If innocent was what one might properly call the curve that had suddenly and completely reshaped Peggy’s soft baby lips. Mary watched in fascination as a flush started somewhere at the base of the plump neck, rosy bright pink spreading upward now, beneath the freckled cheeks’ surface. Blissfully unaware of moonlight and mistress both, her young chambermaid was in the thrall of a delightfully wicked dream.
Or was Mary simply imagining it, projecting, as though by magic lantern, her own unruly desires onto the screen of Peggy’s wide, guileless countenance?
It was a diverting notion. Because she’d had it on no less authority than Mr. Shelley that she was sadly deficient in imagination. He’d told her as much last summer, when she’d declined to continue traveling with him and the rest of his household.
Ah, but you see, he’d protested, we are not merely a household. Warming to his subject, eyes sparkling beneath his wide brow, pale schoolboy curls stirred by the wind off the Swiss mountain lake, he spoke of idealism, a leap into mankind’s future, the imagination’s mortal reach beyond the bounds of petty conventional morality-with himself, his beautiful beloved Miss Godwin, and Miss Godwin’s rather earthier stepsister, at the center of their new bold Eden.
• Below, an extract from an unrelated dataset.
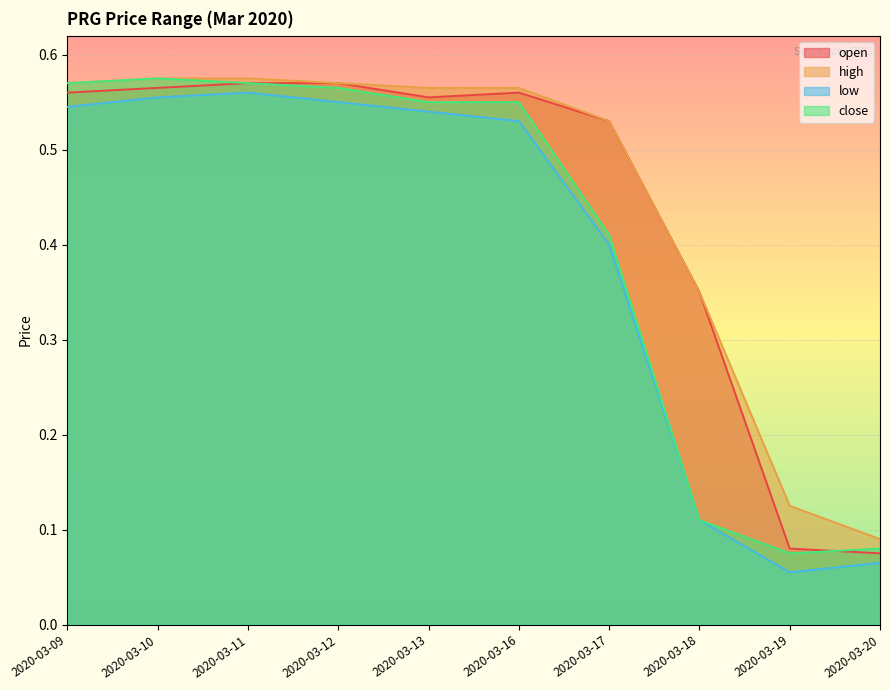

True or false: open and close cross at least once.

True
Tactfully, she’d swallowed back the response that had at first sprung to her lips: that it hardly took imagination to see who had the most to gain from all this rampant idealism. Checking her words was a hard-won skill; a decade ago she might have delivered a rebuke stinging enough to redden the young genius’s pretty ears. Since then, however, she’d learned the art of gentle refusal, the helpless shrug and self-deprecating smile. I’m sadly bound to my obligations, sir; just think of all the precious letters of introduction I’ve got, expeditions arranged, sights and monuments to visit.